Are these kids feral in their own house??

Just tell your other half that for the next 2 months, until the baby arrives, visitors are not welcome. He can go see them, see them in a park, restaurant, coffee shop, but the house is off limits.

Motheroffive999 · 15/05/2025 17:28

Oh goodness me , you don't want them doing that with a new born baby.
Could you ask them to text to see if it is convenient for visiting before they turn up?
It's actually very rude to turn up at someone's house and expect to be let in

Say you want to get into a better routine before baby comes and to say no visits after 7 pm ?
My parents and Grandparents would do this when my little one was a baby.
I often ended up in tears.
We used to close the curtains at the front and go upstairs and not answer the door because I could never relax.

Hoobnoo · 15/05/2025 17:28

@Hsmith11 it's your house, and they are your DH's sisters, not yours, so this is his problem to sort out. Tell DH that he'll have to take the kids to meet up with their cousins out of the house. If cousins unexpectedly pitch up at bedtime don't answer the door and if they message get DH to send an apologetic text saying you were putting the kids to bed, but the kids would love to see them during the day sometime

Towwanthustice · 15/05/2025 17:34

You are free childcare. They are having a break from It all when your running round like a headless chicken. You need to make it clear that when they visit u simply can't do it!

FlakyCritic · 15/05/2025 18:05

Why don't you just tell them they can't come over at night and they must call before they come over? If they come over without texting, don't open the door!

Christ, it's very simple! Tell them no coming over at that time. Period. Full stop!

Delphiniumandlupins · 15/05/2025 18:06

I think causing a bit of offence would be a good thing, they might sulk and leave you in peace! Your SiLs sound rude and insensitive but if you (or your DH) don't tell them that their visits are unwelcome they're not going to know.

ByNattyAnt · 15/05/2025 19:48

Husband should be protecting you at this time, not throwing you under a bus!
He needs to shape up and grow some. Father of (almost) three -- BE A MAN !

I'd say the above to his face, today, keep your voice level, calm and firm.

You deserve proper support. I wish you luck.

Babybirdaugust · 15/05/2025 20:27

Could you not tell the kids “no jumping on the bed with shoes on” and ask guests to “please take your shoes off at the door”. Everyone has different tidiness/cleanliness standards and I think to avoid ww3 instead of having a word just be clear with your boundaries whilst they’re at your house. You can correct the children’s behaviour and/or politely ask the parents to if it’s not working. “Please can you ask Alfie to stop emptying all the toys out of the boxes, I’ve asked my kids to play with one toy at a time then we put it away before getting out another one. He wouldn’t listen to me when I asked him to”.

* Tasks
1/ Which usernames in the thread appear alongside a date and time? List them all.
2/ Answer these questions from the thread:
(a) After what time does one post suggest saying no to visits?
(b) What did the family do with the curtains at the front?
(c) What child's name appears in the sample request about emptying toys out of the boxes?
3/ Can you turn the paragraph in the thread beginning "@Hsmith11 it's your house" into a short list that keeps its main points?

Stored data entries:

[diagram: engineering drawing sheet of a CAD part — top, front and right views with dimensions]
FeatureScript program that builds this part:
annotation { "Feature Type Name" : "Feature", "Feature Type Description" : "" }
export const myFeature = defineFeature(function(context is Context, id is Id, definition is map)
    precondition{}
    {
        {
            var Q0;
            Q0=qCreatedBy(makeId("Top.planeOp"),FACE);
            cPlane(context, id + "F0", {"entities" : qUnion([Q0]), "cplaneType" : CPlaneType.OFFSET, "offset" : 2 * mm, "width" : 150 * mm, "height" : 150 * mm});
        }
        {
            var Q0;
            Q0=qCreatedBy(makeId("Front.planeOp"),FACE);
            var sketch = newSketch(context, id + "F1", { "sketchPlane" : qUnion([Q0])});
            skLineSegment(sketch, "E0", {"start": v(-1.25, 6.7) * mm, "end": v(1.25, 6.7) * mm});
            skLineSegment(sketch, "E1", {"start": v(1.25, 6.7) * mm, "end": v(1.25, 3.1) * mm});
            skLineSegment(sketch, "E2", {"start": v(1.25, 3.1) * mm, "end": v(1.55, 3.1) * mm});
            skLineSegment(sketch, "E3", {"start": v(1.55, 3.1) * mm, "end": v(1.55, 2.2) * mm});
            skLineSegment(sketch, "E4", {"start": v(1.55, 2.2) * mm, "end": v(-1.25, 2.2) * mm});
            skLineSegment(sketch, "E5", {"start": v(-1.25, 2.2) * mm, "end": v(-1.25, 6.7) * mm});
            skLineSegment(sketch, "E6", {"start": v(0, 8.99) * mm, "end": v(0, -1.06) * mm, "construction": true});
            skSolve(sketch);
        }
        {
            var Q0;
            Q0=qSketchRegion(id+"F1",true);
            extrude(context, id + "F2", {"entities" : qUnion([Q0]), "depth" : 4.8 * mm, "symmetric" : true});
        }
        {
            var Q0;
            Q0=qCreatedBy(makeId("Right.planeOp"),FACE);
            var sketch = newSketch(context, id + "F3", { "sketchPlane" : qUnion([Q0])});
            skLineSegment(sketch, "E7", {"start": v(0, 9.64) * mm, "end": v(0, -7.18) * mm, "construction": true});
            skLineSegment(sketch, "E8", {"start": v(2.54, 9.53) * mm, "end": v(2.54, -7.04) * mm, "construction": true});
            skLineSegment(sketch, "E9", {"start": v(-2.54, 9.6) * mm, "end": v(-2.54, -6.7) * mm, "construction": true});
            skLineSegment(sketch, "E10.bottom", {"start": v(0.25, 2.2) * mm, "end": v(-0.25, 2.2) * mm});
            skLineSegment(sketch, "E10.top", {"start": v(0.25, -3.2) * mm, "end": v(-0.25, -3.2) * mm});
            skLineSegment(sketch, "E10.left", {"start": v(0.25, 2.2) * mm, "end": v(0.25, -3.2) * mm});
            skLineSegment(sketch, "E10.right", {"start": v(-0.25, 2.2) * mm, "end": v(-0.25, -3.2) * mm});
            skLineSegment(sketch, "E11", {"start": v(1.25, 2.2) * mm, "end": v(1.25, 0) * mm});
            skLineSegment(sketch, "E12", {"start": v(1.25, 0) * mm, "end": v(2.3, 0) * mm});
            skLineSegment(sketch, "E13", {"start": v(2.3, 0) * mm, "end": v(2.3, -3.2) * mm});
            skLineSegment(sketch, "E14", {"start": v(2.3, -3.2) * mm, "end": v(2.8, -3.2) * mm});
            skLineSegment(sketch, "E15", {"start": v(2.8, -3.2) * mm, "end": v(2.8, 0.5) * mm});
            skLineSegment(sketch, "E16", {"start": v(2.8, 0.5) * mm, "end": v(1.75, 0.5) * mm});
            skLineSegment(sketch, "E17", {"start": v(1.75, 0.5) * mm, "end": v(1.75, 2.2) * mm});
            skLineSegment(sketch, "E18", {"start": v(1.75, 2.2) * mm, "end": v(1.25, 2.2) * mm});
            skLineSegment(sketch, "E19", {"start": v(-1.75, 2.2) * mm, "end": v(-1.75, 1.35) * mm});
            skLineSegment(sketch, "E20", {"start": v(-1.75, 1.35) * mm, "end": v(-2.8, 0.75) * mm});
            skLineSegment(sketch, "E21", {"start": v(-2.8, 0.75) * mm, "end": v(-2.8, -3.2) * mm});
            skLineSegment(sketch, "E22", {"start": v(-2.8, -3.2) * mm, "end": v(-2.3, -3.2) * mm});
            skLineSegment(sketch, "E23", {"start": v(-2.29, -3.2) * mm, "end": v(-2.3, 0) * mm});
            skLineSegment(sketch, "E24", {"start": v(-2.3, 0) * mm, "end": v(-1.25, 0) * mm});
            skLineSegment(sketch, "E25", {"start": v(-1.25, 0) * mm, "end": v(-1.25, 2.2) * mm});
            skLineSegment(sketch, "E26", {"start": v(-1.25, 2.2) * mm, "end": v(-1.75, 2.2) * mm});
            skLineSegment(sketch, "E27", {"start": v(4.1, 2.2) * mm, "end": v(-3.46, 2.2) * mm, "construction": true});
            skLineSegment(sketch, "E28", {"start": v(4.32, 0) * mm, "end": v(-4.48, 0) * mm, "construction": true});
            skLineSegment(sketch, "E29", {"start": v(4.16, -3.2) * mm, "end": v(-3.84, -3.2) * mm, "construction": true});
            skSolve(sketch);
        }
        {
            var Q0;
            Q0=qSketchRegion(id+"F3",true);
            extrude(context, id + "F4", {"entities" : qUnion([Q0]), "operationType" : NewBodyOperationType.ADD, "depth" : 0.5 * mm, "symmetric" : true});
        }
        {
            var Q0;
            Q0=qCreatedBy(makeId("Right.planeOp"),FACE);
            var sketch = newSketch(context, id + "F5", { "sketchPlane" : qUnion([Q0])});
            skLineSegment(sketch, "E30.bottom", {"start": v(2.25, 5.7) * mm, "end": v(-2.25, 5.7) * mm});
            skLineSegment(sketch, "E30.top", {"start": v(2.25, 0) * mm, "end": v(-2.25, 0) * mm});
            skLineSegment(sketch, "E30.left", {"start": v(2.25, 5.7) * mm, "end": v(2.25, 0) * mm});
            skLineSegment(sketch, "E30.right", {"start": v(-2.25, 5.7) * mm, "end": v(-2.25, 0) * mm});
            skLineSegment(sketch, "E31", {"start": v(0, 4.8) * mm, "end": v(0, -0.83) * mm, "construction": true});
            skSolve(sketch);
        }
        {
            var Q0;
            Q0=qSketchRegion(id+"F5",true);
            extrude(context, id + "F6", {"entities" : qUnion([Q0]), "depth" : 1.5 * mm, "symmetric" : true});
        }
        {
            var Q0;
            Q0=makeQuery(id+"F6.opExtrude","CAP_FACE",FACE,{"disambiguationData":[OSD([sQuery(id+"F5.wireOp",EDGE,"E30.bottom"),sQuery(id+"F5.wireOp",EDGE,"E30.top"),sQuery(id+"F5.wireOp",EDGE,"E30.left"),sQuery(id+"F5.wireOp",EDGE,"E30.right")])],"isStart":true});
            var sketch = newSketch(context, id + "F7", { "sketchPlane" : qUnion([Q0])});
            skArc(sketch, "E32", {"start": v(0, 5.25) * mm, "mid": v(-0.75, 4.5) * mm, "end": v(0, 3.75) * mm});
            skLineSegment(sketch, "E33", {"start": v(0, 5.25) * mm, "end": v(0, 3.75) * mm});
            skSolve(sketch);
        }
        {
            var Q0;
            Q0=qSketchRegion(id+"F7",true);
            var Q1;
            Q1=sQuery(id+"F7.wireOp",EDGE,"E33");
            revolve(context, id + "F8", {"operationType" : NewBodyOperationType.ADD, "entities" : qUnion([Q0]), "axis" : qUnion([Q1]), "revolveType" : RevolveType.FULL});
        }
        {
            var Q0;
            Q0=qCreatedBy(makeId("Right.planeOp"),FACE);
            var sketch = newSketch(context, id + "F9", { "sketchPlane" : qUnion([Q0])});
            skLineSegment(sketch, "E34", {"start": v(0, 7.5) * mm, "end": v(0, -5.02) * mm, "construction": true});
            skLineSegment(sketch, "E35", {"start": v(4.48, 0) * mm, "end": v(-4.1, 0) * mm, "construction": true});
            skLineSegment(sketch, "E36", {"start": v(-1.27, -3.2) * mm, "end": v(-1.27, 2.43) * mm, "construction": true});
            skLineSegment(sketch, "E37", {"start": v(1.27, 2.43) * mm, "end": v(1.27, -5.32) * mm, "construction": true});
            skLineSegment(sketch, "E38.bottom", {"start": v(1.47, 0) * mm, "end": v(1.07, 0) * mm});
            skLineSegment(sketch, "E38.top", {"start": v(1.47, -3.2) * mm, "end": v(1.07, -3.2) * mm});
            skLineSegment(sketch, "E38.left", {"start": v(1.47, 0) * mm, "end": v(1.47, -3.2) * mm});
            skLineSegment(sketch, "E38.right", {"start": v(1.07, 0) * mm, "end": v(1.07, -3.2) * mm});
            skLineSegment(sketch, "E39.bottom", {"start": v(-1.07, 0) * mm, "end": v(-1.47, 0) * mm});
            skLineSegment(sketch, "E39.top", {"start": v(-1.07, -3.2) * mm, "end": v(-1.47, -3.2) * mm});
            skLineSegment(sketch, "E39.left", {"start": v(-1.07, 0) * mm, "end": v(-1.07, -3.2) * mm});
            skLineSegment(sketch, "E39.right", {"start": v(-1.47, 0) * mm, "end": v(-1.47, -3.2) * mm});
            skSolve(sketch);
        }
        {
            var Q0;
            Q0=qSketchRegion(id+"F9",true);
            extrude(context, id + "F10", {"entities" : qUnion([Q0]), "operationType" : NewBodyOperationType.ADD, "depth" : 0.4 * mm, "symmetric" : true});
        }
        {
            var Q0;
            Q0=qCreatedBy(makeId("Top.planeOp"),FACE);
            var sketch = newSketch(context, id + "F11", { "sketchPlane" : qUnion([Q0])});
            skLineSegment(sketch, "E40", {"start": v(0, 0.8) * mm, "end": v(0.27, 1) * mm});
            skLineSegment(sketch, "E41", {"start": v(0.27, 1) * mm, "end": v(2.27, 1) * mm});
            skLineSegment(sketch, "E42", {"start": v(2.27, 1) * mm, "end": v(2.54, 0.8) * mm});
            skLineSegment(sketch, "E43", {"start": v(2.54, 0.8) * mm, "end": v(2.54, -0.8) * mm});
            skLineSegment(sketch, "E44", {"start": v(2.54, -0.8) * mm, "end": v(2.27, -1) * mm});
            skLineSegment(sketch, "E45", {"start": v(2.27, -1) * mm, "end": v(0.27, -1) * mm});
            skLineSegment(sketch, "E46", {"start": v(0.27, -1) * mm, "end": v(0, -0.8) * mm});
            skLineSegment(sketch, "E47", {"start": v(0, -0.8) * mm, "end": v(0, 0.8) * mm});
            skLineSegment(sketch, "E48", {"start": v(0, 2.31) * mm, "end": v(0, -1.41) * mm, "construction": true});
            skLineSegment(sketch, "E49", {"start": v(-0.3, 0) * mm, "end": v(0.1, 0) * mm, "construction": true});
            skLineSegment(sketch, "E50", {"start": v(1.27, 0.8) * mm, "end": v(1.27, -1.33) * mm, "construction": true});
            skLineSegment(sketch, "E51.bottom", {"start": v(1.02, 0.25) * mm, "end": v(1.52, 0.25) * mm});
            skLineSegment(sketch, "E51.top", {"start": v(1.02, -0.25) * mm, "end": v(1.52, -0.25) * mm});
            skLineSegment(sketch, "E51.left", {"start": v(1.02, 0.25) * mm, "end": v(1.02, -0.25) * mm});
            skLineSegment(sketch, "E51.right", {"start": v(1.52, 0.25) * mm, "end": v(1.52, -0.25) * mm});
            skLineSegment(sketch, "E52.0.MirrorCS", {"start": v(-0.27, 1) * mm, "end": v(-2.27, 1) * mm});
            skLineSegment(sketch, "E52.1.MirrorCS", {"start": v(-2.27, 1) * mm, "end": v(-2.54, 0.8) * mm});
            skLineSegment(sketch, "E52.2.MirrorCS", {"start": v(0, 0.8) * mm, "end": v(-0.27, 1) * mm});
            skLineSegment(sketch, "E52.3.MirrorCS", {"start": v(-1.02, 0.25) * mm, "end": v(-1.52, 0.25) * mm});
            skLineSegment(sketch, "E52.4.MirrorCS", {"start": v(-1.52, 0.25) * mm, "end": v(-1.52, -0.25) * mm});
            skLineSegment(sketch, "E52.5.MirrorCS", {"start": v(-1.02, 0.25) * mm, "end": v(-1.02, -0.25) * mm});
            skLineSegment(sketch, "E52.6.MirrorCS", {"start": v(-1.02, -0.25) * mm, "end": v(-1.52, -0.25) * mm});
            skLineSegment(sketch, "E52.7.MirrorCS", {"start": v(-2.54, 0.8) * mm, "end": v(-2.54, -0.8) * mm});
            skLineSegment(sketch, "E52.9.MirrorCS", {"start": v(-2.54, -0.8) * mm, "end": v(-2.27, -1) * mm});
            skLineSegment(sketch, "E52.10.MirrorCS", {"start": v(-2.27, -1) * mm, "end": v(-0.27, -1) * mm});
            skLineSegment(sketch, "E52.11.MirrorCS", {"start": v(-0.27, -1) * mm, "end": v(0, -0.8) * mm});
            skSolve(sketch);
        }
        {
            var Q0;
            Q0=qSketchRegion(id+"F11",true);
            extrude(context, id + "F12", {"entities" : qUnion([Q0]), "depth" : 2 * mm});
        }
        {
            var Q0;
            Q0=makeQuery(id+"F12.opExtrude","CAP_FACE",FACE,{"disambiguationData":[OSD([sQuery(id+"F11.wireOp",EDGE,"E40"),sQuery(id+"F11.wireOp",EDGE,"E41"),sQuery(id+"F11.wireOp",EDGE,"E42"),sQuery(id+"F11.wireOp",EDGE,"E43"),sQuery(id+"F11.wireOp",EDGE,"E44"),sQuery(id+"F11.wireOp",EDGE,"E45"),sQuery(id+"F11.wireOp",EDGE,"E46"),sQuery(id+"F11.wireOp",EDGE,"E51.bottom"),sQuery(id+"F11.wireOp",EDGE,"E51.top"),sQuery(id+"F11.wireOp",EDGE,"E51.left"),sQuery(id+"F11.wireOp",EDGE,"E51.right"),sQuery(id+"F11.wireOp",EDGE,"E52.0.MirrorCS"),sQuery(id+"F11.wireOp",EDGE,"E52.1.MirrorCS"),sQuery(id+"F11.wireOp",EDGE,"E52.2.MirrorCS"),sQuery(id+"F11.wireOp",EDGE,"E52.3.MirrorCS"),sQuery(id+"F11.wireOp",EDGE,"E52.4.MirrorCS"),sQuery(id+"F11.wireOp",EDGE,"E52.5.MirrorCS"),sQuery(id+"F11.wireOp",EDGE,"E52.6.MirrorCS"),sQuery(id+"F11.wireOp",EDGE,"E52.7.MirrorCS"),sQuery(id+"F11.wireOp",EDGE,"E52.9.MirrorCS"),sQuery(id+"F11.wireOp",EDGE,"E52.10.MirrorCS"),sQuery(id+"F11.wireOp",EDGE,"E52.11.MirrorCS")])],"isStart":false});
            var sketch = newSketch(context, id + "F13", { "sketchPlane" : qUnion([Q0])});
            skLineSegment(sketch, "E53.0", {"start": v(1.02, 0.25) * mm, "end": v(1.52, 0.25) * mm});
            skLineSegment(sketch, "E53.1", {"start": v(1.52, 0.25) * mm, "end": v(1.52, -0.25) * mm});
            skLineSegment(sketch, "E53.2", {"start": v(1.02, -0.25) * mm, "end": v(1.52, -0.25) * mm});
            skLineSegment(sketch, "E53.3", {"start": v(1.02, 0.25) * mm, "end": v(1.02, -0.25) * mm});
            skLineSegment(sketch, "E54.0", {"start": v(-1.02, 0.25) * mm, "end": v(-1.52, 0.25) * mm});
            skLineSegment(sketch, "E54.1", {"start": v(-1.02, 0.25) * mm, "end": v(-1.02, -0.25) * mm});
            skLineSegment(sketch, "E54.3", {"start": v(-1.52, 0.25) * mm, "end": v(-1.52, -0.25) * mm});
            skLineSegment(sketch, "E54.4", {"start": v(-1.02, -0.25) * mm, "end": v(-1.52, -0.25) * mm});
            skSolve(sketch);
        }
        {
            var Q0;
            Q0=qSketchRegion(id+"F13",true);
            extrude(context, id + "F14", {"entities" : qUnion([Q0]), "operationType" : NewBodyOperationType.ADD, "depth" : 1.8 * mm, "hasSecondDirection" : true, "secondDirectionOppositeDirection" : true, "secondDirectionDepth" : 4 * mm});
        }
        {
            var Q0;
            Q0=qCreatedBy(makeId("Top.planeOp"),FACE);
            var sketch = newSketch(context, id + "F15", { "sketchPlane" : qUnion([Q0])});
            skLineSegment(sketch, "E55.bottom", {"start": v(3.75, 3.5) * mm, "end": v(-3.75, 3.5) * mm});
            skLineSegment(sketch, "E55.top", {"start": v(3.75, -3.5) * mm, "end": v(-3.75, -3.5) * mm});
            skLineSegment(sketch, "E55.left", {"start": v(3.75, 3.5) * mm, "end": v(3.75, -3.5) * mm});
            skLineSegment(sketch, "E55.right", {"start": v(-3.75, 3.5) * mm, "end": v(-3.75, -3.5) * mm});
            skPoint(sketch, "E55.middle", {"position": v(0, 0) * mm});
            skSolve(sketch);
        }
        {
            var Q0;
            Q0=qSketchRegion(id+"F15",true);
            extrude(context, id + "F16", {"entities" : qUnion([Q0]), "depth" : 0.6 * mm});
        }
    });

* Answers per task
1/ Motheroffive999, Hoobnoo, Towwanthustice, FlakyCritic, Delphiniumandlupins, ByNattyAnt, Babybirdaugust

2/
(a) 7 pm
(b) They closed them, went upstairs and didn't answer the door.
(c) Alfie

3/
- It's Hsmith11's house, and the sisters are DH's, not hers, so DH should sort it out.
- DH should take the kids to meet their cousins somewhere outside the house.
- If the cousins turn up unexpectedly at bedtime, don't answer the door.
- If they message, DH should send an apologetic text saying the kids were being put to bed, and that the kids would love to see them during the day sometime.